目的:
西行と高野山を扱った記事によると、蓮華乗院が造営されたのはいつか。

記事:
============
平家物語・義経伝説の史跡を巡る
清盛や義経、義仲が歩いた道を辿っています
 




保延元年(1135)、23歳で出家した佐藤義清(西行)は、鞍馬山や東山、
洛西嵯峨に庵を結び、32、3歳の頃から約30年間にわたって高野山に住みました。
その間、度々草庵を出て、都だけでなく吉野山、遠くは四国まで足をのばしています。

都では鳥羽上皇の葬儀に参列し、まもなく起こった保元の乱で敗れ、
仁和寺にいた崇徳院のもとにも馳せ参じました。四国讃岐では、この地に配流後、
亡くなった崇徳院の白峯御陵に詣で、弘法大師生誕の地善通寺を訪ねています。
西行入山の動機は、焼亡した伽藍の復興にあったと思われ、大塔造営奉行の
平忠盛・清盛の西八条邸に高野聖とともにしきりに出入りしています。

平安時代末期、末法思想の広まりとともに浄土教が興隆し、高野山にも
その影響が顕著に現れるようになりました。この頃、鳥羽上皇の帰依をうけた
覚鑁(かくばん)は、密教と浄土教を融合させた独自の念仏を唱えていました。

西行が高野山に入った頃は雷火で諸堂が焼失していただけでなく、上皇の
篤い帰依を受け急速に勢力を拡大した覚鑁に対して、従来の真言寺院である
金剛峯寺や京都の東寺がこれに反発し激しい紛争が続いていました。
そしてついに合戦に及び、敗れた
覚鑁は高野山を離れ、
保延六年(1140)、
根来にあった豊福寺に居を移し、晩年の活動拠点としました。
しかしながら確執は深く、その後も対立が続き、鎌倉時代の正応元年(1288)、
大伝法院と密厳院は高野山から根来に移され、根来寺が開かれました。

安元元年(1175)、本寺と末院の和解の場として、蓮華乗院が造営されました。
鳥羽上皇の菩提のために、皇女五辻斎院頌子(いつつじさいいんうたこ)内親王と
その母春日局の発願によって東別所(小田原谷)に建立され、その時同時に頌子は
蓮華乗院の維持費用として、紀伊国の南部庄の田10町を寄進しています。

春日局は徳大寺実能(さねよし)の養女で、鳥羽上皇の皇后、美福門院の女房となり、
上皇の寵愛をうけて生んだのが、頌子(のちの五辻宮)です。
============
提供資料:
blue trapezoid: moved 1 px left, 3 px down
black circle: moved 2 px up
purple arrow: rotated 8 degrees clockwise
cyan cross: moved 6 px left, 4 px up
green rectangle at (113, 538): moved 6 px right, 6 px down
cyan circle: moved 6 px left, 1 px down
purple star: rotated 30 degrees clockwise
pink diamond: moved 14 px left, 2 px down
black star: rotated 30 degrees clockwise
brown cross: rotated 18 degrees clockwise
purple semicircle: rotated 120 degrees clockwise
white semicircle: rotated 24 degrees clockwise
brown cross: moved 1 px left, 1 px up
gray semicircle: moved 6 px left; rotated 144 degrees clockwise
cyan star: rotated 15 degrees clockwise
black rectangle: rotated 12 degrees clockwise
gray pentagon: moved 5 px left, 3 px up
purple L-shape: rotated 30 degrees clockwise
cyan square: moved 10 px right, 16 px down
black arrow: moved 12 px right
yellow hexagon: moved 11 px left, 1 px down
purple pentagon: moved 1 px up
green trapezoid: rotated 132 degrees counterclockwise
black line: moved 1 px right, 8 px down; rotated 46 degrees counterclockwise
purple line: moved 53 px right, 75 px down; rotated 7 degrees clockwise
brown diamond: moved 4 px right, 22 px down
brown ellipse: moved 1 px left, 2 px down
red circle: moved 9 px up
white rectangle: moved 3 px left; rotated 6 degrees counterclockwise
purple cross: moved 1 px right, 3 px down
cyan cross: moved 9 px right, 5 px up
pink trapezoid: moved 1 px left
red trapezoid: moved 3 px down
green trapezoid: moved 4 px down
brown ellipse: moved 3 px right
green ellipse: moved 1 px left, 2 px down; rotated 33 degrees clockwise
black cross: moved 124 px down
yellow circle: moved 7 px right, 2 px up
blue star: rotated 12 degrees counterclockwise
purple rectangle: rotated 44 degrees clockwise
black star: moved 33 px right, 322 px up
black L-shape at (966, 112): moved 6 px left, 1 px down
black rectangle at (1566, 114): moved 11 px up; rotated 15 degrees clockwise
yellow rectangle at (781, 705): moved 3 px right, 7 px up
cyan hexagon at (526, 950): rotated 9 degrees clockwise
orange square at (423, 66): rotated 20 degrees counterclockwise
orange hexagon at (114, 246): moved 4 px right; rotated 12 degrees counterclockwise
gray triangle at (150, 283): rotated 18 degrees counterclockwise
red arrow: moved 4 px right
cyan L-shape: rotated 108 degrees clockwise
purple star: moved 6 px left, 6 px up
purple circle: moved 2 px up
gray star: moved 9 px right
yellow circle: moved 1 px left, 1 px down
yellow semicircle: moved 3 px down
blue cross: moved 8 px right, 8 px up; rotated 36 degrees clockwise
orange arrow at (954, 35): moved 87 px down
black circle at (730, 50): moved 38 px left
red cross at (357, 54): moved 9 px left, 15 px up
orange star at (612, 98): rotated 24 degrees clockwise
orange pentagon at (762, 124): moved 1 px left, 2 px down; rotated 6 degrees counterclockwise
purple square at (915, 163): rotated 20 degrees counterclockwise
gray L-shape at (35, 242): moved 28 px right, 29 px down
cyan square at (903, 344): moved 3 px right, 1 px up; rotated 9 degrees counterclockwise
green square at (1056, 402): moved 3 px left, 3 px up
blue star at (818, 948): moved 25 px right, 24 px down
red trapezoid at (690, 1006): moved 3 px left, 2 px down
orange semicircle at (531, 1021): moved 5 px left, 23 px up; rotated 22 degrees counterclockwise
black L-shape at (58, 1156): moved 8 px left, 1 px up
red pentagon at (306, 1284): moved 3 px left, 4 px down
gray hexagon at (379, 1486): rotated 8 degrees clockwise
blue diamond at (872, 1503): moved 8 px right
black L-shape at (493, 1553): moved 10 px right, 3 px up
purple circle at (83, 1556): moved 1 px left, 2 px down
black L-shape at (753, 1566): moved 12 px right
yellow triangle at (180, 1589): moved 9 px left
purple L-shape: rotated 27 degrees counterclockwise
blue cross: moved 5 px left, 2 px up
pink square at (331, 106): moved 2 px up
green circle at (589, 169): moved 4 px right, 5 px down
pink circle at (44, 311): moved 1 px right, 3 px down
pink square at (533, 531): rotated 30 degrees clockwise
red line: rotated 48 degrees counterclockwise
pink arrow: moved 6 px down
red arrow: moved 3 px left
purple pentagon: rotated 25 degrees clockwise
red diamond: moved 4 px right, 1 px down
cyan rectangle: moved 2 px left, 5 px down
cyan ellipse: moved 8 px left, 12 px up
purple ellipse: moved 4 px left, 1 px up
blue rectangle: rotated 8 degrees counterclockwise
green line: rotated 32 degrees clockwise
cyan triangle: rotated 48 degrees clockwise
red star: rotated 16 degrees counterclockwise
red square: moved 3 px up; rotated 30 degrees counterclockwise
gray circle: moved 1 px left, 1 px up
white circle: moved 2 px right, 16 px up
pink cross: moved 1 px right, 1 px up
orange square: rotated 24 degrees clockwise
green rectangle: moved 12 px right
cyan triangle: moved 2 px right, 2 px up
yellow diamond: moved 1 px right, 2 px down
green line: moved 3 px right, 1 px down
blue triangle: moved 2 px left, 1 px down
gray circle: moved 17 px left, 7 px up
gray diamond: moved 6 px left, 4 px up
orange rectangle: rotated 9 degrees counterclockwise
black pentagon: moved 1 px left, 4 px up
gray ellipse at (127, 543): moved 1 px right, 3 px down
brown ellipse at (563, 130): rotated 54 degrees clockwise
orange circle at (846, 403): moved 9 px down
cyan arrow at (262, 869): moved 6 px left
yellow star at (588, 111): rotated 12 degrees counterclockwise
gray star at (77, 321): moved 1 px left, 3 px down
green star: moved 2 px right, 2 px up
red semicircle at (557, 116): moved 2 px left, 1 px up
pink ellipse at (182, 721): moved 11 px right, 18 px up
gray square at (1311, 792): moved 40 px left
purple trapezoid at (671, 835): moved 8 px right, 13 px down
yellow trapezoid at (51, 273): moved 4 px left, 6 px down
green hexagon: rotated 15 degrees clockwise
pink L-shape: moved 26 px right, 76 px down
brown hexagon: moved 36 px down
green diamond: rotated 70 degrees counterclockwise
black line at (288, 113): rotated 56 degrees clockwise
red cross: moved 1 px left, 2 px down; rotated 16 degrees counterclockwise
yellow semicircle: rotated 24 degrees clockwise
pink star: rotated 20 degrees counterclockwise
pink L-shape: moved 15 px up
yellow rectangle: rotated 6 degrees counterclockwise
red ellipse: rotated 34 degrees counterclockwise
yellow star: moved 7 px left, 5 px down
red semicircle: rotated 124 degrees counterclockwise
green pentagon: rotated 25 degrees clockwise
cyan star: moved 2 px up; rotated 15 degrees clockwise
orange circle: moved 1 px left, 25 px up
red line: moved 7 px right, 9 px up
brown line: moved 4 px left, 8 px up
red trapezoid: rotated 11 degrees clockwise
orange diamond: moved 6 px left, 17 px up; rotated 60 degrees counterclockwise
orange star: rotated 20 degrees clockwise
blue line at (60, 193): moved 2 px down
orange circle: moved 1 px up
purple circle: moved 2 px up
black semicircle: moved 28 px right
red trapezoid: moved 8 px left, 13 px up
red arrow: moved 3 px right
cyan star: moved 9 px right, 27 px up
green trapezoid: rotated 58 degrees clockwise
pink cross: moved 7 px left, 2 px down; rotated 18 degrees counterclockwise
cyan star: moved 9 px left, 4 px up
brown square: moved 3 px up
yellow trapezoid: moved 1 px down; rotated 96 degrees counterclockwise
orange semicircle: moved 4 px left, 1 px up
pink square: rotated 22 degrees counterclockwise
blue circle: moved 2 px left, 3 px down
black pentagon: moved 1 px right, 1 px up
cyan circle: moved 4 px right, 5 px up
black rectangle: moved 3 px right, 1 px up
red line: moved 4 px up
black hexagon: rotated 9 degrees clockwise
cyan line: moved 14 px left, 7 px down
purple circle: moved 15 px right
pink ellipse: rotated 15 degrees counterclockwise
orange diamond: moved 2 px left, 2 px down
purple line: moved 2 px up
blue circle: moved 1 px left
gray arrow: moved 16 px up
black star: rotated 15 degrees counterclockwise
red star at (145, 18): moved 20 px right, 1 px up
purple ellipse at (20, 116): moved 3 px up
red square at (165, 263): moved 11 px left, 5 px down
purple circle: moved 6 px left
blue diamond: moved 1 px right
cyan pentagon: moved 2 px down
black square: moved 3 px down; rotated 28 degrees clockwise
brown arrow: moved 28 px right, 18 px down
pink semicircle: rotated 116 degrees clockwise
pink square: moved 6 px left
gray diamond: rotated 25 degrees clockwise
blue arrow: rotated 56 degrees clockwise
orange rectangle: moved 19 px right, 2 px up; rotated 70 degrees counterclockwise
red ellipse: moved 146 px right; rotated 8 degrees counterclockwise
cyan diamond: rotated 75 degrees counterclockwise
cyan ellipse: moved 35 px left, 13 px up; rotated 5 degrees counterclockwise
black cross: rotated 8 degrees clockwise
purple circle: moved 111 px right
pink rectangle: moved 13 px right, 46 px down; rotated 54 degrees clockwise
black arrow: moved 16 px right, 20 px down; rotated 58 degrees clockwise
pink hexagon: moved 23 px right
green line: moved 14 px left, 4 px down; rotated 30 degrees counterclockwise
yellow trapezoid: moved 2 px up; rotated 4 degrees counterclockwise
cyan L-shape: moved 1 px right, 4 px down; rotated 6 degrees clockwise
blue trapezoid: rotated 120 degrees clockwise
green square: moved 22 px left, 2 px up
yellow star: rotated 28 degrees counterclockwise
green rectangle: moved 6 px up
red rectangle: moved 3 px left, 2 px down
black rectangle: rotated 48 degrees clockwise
============
解答:
安元元年(1175)である。